** Begin Exercise material **

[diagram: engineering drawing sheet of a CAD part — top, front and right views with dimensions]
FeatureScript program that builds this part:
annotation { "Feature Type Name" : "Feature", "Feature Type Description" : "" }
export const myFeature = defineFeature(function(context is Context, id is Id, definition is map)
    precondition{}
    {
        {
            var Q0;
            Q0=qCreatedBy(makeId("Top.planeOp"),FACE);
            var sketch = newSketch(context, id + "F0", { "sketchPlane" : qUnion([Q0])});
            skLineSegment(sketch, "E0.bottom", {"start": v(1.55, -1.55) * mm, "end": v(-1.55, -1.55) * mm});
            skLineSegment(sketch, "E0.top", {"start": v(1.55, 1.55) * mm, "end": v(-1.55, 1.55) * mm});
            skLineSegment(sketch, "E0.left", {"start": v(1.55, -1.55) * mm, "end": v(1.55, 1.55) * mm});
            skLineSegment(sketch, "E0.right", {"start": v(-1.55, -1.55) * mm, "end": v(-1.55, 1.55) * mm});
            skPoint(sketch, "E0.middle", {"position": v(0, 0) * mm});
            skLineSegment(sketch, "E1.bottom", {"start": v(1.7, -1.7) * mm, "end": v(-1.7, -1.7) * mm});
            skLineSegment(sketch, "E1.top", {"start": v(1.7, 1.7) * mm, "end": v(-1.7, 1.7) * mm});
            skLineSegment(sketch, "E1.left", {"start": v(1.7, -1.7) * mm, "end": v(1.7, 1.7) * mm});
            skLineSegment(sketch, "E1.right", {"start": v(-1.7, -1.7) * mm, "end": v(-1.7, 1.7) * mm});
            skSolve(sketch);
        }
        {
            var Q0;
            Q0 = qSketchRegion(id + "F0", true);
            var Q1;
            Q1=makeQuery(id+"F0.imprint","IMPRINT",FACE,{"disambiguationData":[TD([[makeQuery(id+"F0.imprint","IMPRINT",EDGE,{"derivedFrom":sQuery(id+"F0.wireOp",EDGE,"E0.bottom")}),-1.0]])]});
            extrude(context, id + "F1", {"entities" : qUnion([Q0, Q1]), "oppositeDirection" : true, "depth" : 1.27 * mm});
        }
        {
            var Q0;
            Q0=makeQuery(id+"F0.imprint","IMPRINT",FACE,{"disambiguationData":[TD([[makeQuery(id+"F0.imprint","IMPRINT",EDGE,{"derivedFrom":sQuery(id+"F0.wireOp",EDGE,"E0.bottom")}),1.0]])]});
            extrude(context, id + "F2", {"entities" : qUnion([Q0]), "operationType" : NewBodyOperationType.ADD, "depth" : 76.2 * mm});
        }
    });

** End Exercise material **

→ To be done
Count the lines above that contain the string "right", treating uppercase and lowercase as different, and reply with the number alone.

→ Completed exercise
3